Seller trust closes the sale
Two listings for the same product, at the same price. One has a profile photo, several published listings and complete description. The other is an empty profile with just a cell phone number. Which one do you write to?
In Colombian informal markets, trust is the scarcest asset. A seller who seems real — with a photo, with history, with several listings — converts much better than an anonymous one, even if the price is the same. On Colombia Move you can create a personal store: a public page where all your listings appear together, your contact information and the history of what you've sold. It's free and takes five minutes to set up. That detail alone already sets you apart from most sellers who post and wait without doing anything else.
🔍 Keep reading
Do you get buyers who don't seem serious? Learn to identify common scams on Colombian classifieds.
How to avoid scams when buying through classifieds in Colombia →Quick checklist before publishing
✅ Quick checklist before publishing
- Do you have at least 5 photos with good lighting?
- Is the price within the current market range?
- Does the title mention brand/model and something that builds trust?
- Does the description explain the product condition and sales context?
- Did you put the specific neighborhood — not just the city?
- Is your WhatsApp active and do you check notifications?
- Does your profile have a photo and is your store set up?
If you checked everything, your listing has what it needs to work.
Did you post a listing and aren't getting messages? Tell us in the comments what you've tried — sometimes a fresh look identifies the problem in seconds.
🇨🇴 Do you have a question about your listing?
Tell us what you're selling and what you've tried. The Colombia Move community responds.
Go to the community →Frequently asked questions
❓ Why does my listing get lots of views but nobody messages me?
Lots of views with few messages almost always means the price is outside the market range, the photos don't convince, or the description raises red flags. Start by checking the price: if it's above the current market, buyers click in and leave without writing. Then check your photos.
❓ How many photos should I put in a listing?
Minimum 5 photos. For real estate or vehicles, 8 to 12 is ideal. The first photo is the most important — that's what appears in search results and decides if someone clicks. Take time to choose the best image as your cover.
❓ What's the best time to post a classified ad in Colombia?

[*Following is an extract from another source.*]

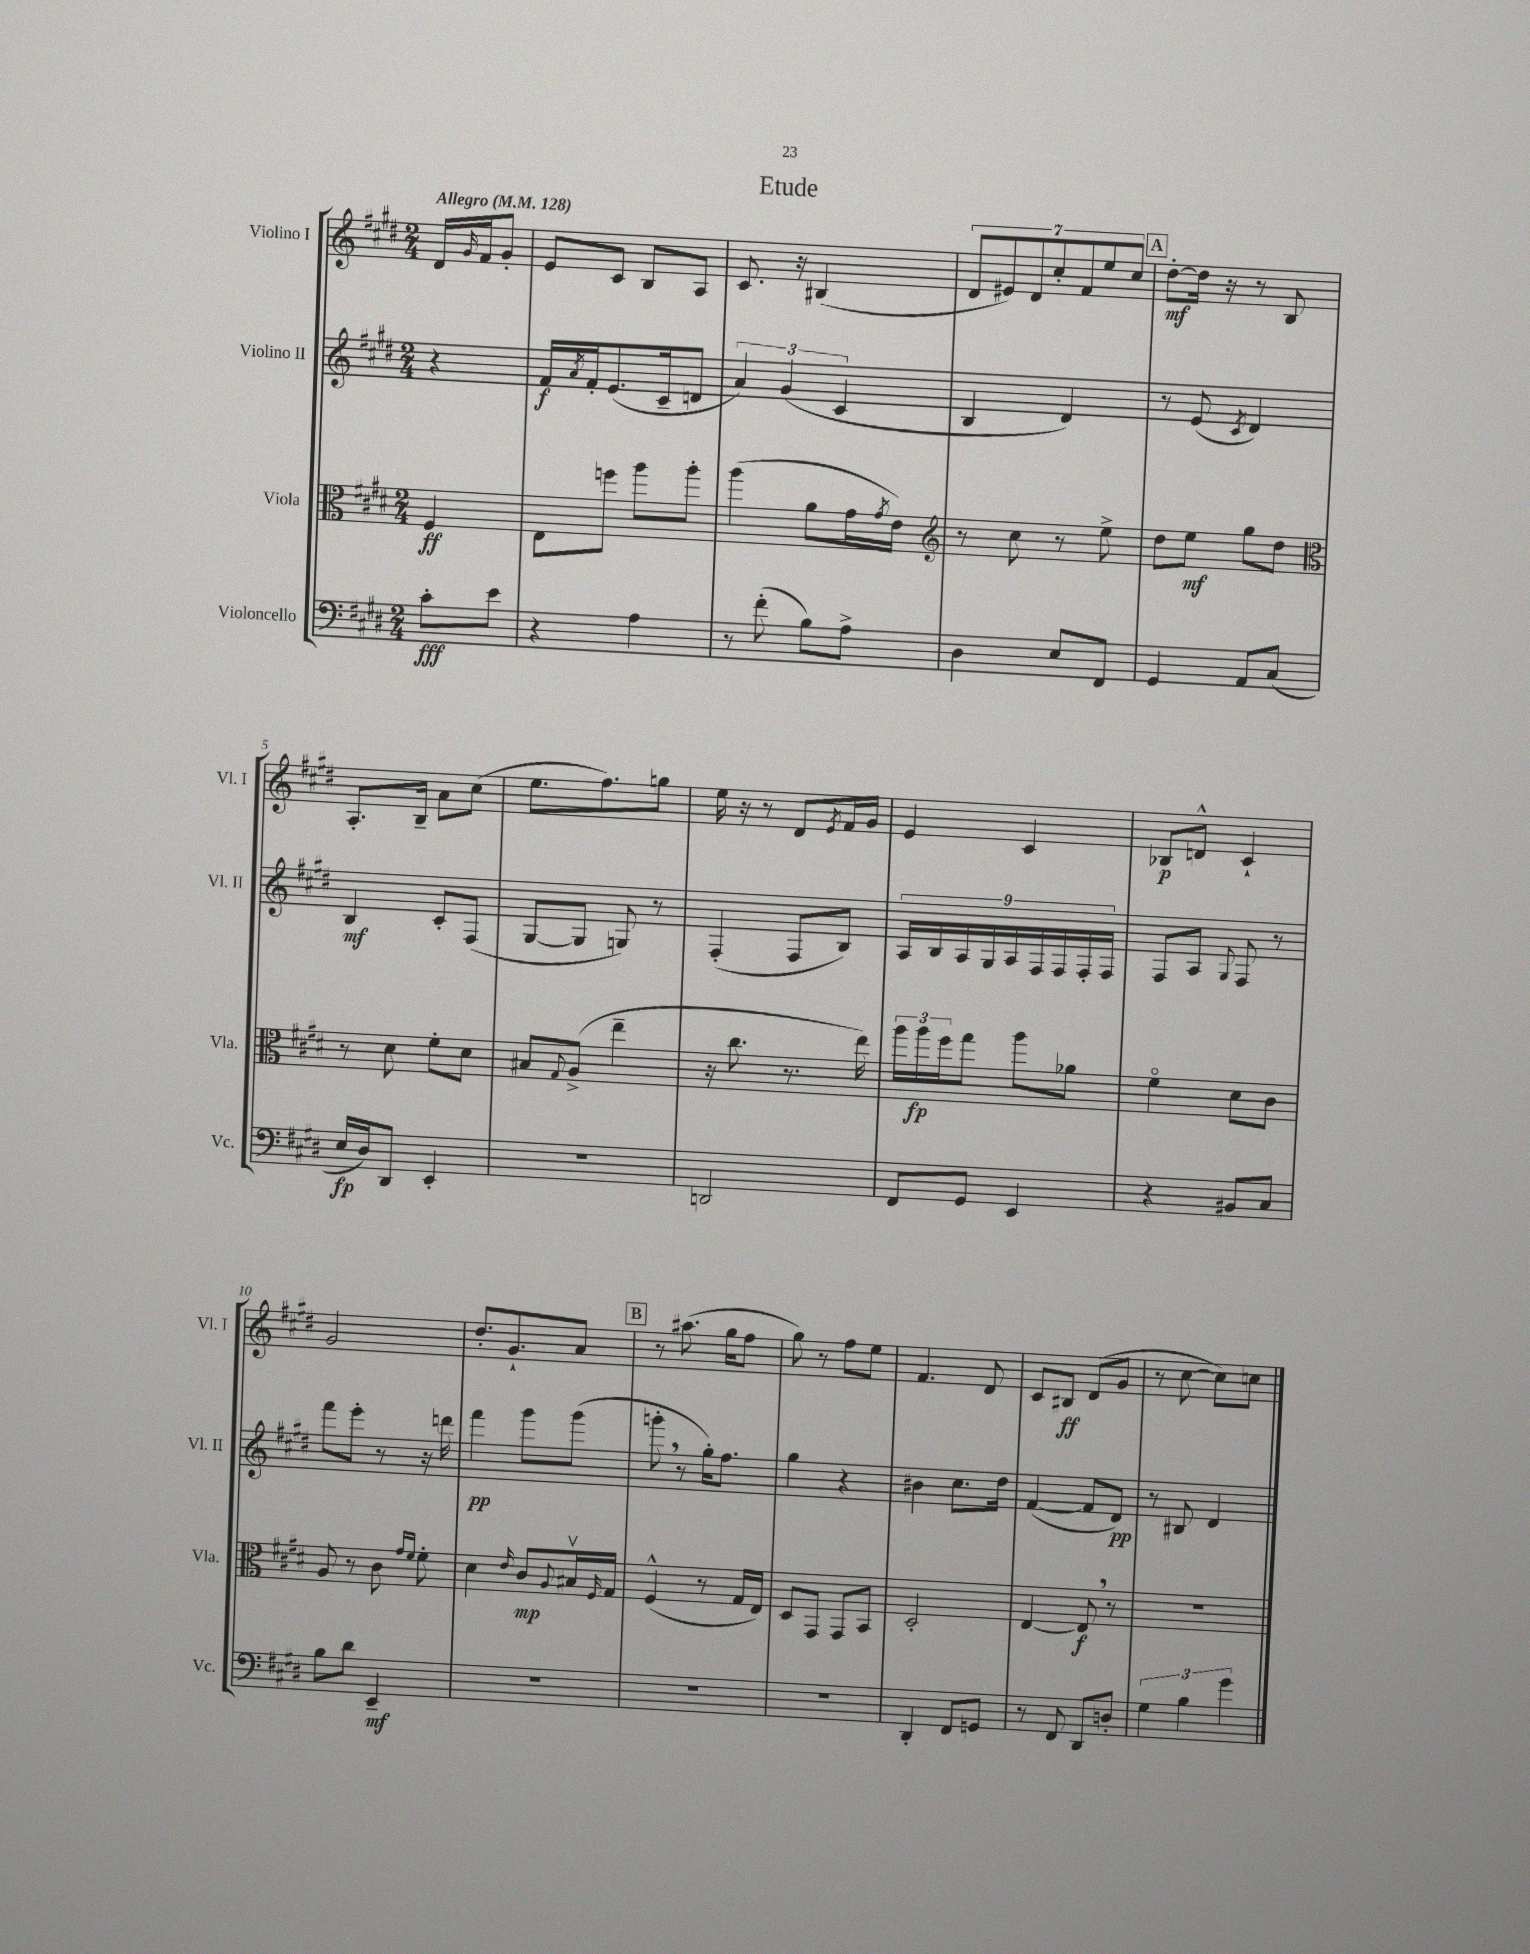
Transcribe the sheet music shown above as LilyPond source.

Peak traffic hours are between 7pm and 10pm on weekdays, and Mondays and Tuesdays at midday. Posting when more people are active gives you more visibility in the first hours — which matter most for initial traction.
❓ What do I do if I don't get messages after a week?

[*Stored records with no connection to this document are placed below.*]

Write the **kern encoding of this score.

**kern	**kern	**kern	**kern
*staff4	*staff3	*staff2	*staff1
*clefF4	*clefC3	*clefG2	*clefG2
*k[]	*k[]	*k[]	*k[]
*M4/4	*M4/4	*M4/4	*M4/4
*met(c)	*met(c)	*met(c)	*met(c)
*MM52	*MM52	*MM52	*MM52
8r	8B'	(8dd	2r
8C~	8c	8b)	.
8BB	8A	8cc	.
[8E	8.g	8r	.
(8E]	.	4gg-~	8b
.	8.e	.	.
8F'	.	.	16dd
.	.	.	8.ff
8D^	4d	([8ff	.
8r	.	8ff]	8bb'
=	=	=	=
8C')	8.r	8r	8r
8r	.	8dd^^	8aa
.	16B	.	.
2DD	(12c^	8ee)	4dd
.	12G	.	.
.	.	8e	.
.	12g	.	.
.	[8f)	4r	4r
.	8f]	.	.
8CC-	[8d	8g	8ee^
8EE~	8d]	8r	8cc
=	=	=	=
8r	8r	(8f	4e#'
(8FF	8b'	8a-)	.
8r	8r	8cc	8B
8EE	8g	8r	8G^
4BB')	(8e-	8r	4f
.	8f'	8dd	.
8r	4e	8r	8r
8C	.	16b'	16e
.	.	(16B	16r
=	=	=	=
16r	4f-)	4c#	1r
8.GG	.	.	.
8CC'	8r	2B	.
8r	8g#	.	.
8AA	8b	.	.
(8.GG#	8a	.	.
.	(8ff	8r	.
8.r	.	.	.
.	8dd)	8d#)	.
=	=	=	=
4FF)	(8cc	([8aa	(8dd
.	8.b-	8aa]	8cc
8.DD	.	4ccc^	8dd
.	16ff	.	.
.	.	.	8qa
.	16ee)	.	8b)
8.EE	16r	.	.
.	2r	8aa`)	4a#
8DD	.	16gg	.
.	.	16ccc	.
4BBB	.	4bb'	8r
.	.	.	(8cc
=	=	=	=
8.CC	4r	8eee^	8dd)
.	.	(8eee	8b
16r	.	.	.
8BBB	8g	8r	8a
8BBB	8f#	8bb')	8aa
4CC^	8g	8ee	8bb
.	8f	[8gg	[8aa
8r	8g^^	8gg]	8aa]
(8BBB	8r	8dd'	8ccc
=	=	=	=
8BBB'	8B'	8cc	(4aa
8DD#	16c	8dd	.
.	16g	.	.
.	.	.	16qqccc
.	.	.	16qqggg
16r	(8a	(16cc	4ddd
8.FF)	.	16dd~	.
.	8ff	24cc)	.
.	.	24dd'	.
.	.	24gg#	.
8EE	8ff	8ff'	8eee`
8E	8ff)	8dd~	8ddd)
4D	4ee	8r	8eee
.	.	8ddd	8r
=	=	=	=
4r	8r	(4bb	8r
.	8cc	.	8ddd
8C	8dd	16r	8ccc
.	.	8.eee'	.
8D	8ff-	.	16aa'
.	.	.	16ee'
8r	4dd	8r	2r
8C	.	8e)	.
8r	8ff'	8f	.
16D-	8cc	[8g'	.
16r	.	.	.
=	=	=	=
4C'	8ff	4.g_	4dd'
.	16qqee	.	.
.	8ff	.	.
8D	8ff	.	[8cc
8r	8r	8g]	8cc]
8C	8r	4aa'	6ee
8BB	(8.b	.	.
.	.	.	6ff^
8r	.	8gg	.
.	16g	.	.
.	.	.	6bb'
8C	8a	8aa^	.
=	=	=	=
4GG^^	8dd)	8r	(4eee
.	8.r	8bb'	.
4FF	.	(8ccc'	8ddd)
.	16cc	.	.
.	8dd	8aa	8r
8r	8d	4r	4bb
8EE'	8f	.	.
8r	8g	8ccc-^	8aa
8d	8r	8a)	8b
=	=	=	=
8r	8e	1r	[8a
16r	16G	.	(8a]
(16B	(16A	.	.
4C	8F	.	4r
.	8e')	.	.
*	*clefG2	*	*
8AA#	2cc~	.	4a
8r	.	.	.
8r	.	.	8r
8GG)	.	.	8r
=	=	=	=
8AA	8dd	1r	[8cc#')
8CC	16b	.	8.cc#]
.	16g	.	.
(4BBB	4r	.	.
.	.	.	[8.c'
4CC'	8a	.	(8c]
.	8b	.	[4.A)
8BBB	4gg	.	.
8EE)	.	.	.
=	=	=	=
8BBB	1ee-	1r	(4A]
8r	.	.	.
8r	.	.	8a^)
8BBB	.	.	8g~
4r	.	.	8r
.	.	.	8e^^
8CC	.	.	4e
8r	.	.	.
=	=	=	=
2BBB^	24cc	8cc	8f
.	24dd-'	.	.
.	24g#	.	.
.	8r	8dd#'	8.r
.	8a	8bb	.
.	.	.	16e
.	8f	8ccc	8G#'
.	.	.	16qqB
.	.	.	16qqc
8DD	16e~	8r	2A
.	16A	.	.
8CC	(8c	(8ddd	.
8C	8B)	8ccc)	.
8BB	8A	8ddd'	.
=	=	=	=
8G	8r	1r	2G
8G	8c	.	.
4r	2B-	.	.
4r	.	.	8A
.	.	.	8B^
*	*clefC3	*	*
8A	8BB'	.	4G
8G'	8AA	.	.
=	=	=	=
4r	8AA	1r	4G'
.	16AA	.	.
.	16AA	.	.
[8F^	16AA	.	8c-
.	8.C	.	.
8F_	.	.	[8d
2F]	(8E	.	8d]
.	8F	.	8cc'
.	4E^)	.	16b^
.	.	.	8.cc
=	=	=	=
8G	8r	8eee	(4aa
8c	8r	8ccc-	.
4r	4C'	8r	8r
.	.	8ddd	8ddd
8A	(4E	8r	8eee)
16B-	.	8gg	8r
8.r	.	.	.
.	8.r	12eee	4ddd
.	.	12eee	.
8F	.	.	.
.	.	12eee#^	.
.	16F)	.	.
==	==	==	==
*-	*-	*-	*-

Update the listing: upload new photos, adjust the price 5-10%, and rewrite the title. On many platforms, editing a listing bumps it back to the top results for a few hours. If after two weeks you still get no response, consider deleting it and posting from scratch.
❓ Is it worth posting the same listing on multiple platforms at the same time?
For cars and apartments, yes it's worth diversifying. For household items and electronics, one or two sites with well-made listings beat ten platforms with careless ones. Listing quality matters more than the number of sites where it appears.